Задание A: Превратите строки из записей ниже в JSON-список строк, начиная со строки с «phylum: Tracheophyta» и заканчивая строкой с «common name: Arrow-leaved aster» включительно. Каждой строке отводится одна строка списка, а пустые строки пропускаются.

Страница:

Между тем из самой идеи могло получиться действительно жесткое, альтернативное и провокационное кино, и фильм вызвал бы бурю эмоций в том случае, если бы авторы этого высказывания имели острое желание поделиться своим взглядом на историю. Если бы, условно, два-три человека — продюсер, режиссер и сценарист — решились снять кино о том, что любая человеческая этика относительна, на примере сталинского СССР это была бы такая невиданная пародия на ад. Где, в общем-то, все равно, кто ты — вор или честный офицер, чекист или не чекист; что интеллигентность — это только маска, которая помогает при транспортировке воровского общака. И что, в сущности, никакой чести и правды самих по себе нет, а есть только прагматика, расчет и выгода. Это было бы, по крайней мере, попыткой выйти за привычный для нашего кино канон "даже в тюрьме можно остаться человеком". Тогда по-иному была бы представлена и амбивалентность советского героя (нет выбора — там тюрьма и тут тюрьма, там пытки и тут пытки, и единственное везение — чтобы тебя пытали не свои, а чужие: свои пытают жестче). И посыл о том, что из советского офицера может выйти хороший урка, потому что разницы принципиальной нет, система одна и принципы одни, правила поведения примерно одинаковы, а зонный опыт — вообще универсальный. И что в России каждый может руководить чем угодно, и чем выше должность, тем это проще; и можно десятилетиями играть чужую роль.
Это было бы отвратительное в своем радикализме высказывание, и я вот, например, гневно бы протестовал по поводу такого кино и писал бы в духе "какие авторы аморальные сволочи", но это было бы действительно интересно с художественной точки зрения. Это была бы жесть, но она породила бы в обществе важный разговор на тему, условно, "можно ли остаться приличным при Сталине". Подобный по масштабу вопрос поставил недавно Сергей Лозница в фильме "В тумане" — возможен ли Христос на войне?

Задание B: Воспроизведите весь текст о фильме выше без единого изменения.

Материал задания:
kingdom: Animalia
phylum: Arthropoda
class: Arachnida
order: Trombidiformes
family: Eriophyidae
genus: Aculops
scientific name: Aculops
---
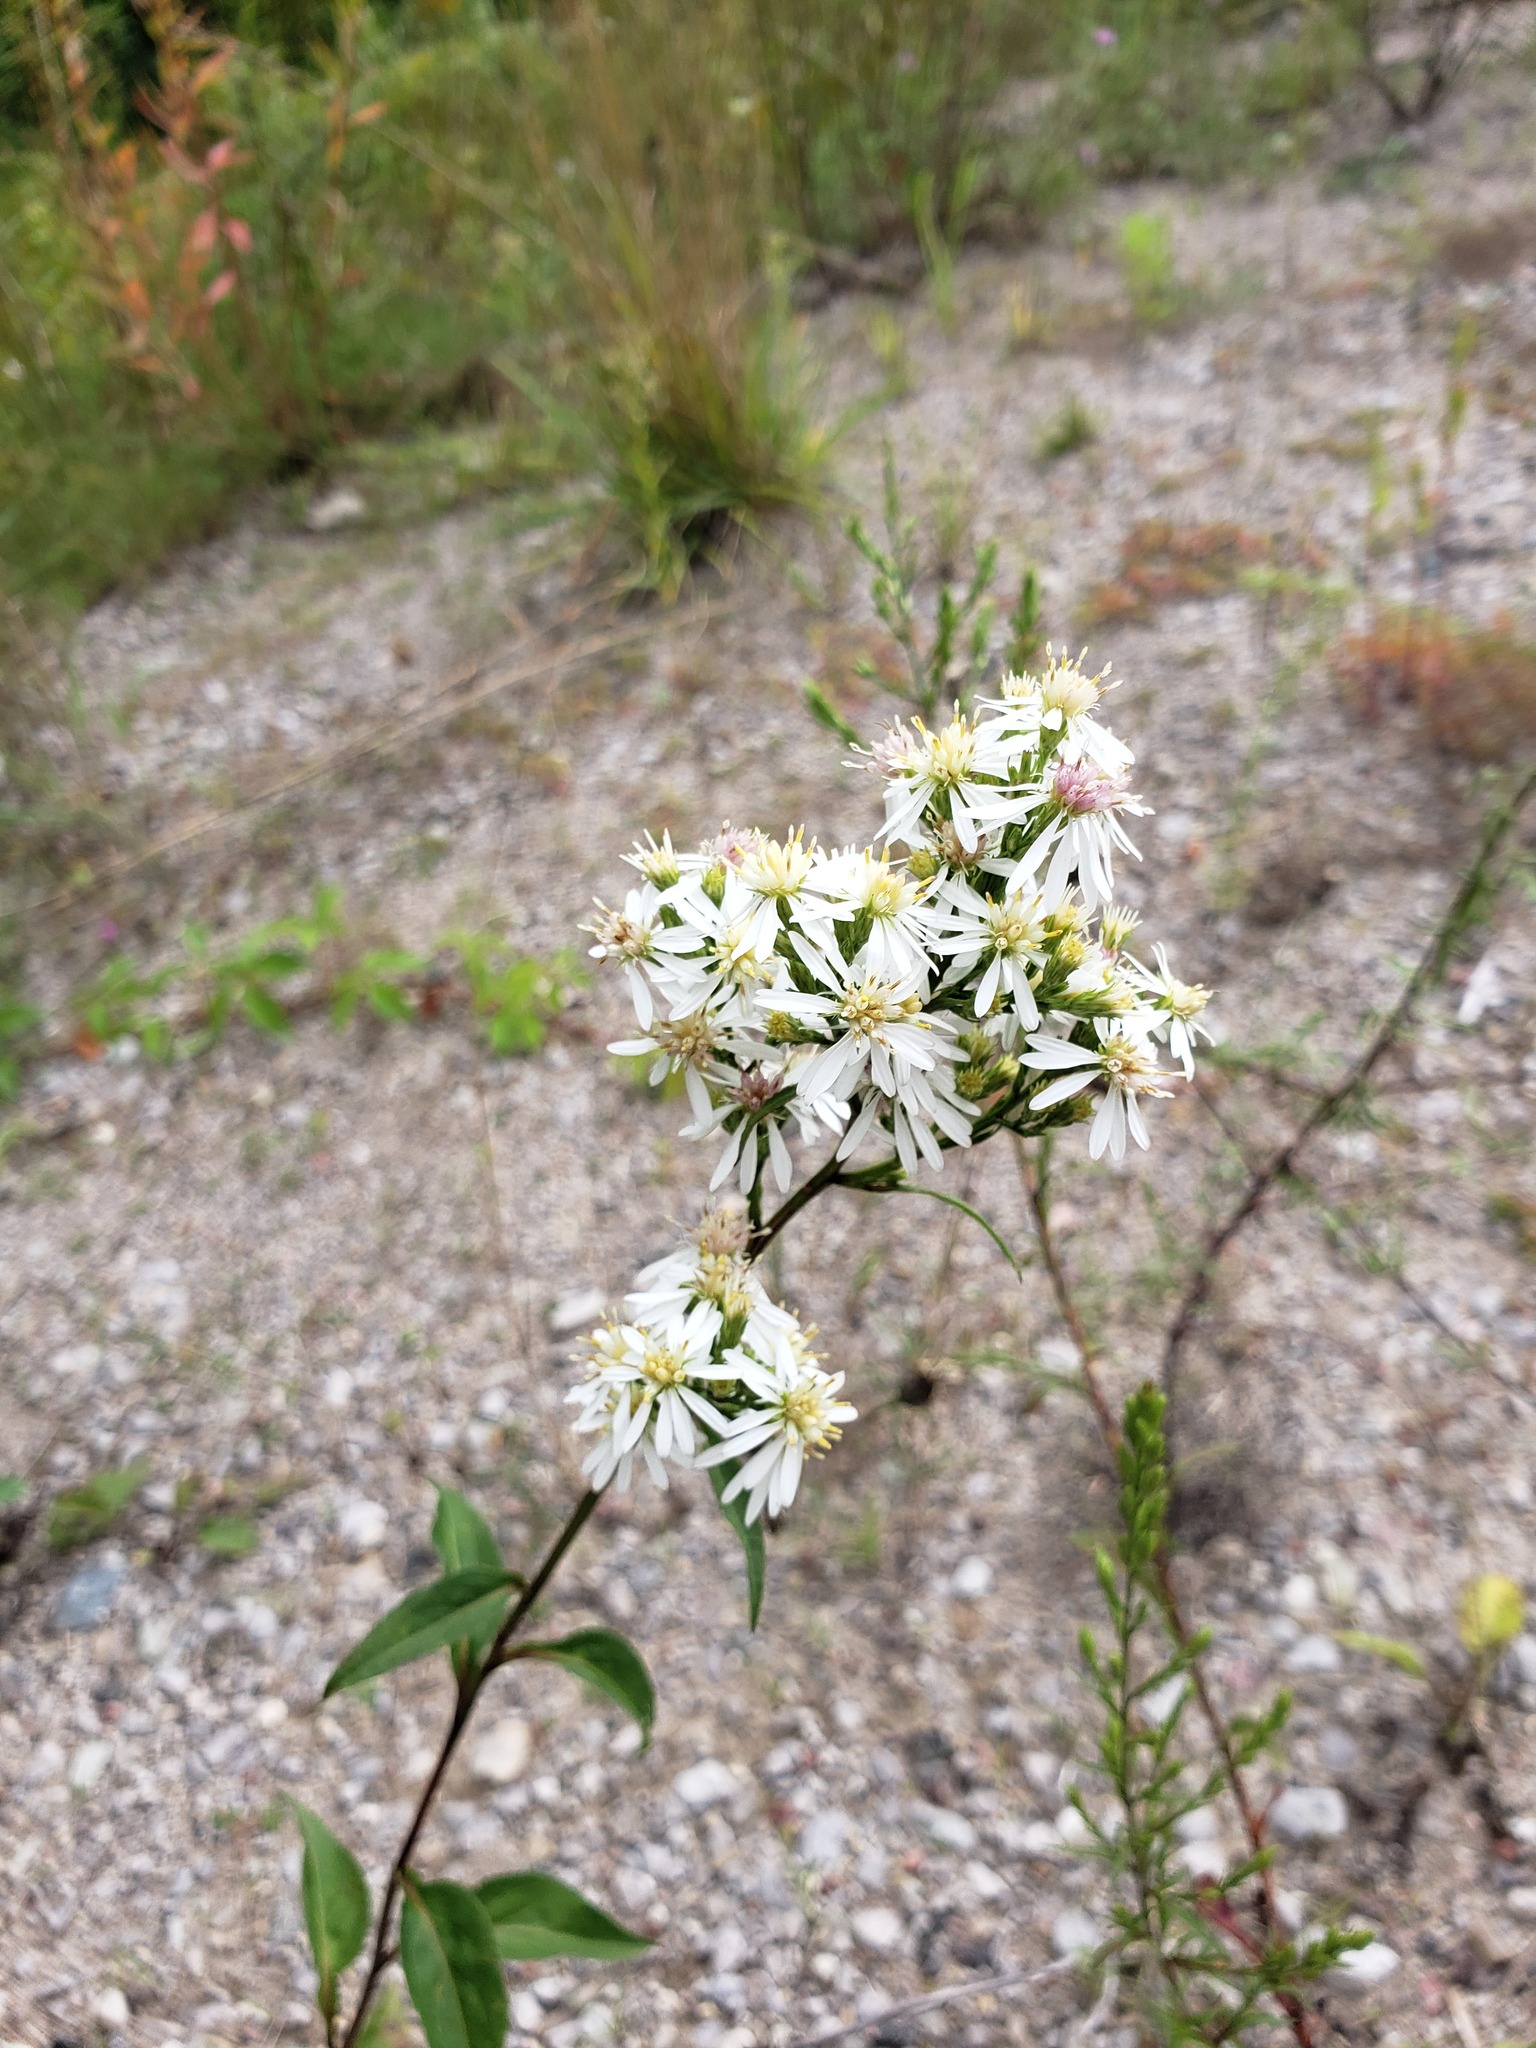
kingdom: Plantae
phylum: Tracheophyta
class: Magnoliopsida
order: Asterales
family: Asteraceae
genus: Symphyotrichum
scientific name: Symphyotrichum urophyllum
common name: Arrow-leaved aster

Ответ A:
[
  "phylum: Tracheophyta",
  "class: Magnoliopsida",
  "order: Asterales",
  "family: Asteraceae",
  "genus: Symphyotrichum",
  "scientific name: Symphyotrichum urophyllum",
  "common name: Arrow-leaved aster"
]

Ответ B:
Между тем из самой идеи могло получиться действительно жесткое, альтернативное и провокационное кино, и фильм вызвал бы бурю эмоций в том случае, если бы авторы этого высказывания имели острое желание поделиться своим взглядом на историю. Если бы, условно, два-три человека — продюсер, режиссер и сценарист — решились снять кино о том, что любая человеческая этика относительна, на примере сталинского СССР это была бы такая невиданная пародия на ад. Где, в общем-то, все равно, кто ты — вор или честный офицер, чекист или не чекист; что интеллигентность — это только маска, которая помогает при транспортировке воровского общака. И что, в сущности, никакой чести и правды самих по себе нет, а есть только прагматика, расчет и выгода. Это было бы, по крайней мере, попыткой выйти за привычный для нашего кино канон "даже в тюрьме можно остаться человеком". Тогда по-иному была бы представлена и амбивалентность советского героя (нет выбора — там тюрьма и тут тюрьма, там пытки и тут пытки, и единственное везение — чтобы тебя пытали не свои, а чужие: свои пытают жестче). И посыл о том, что из советского офицера может выйти хороший урка, потому что разницы принципиальной нет, система одна и принципы одни, правила поведения примерно одинаковы, а зонный опыт — вообще универсальный. И что в России каждый может руководить чем угодно, и чем выше должность, тем это проще; и можно десятилетиями играть чужую роль.
Это было бы отвратительное в своем радикализме высказывание, и я вот, например, гневно бы протестовал по поводу такого кино и писал бы в духе "какие авторы аморальные сволочи", но это было бы действительно интересно с художественной точки зрения. Это была бы жесть, но она породила бы в обществе важный разговор на тему, условно, "можно ли остаться приличным при Сталине". Подобный по масштабу вопрос поставил недавно Сергей Лозница в фильме "В тумане" — возможен ли Христос на войне?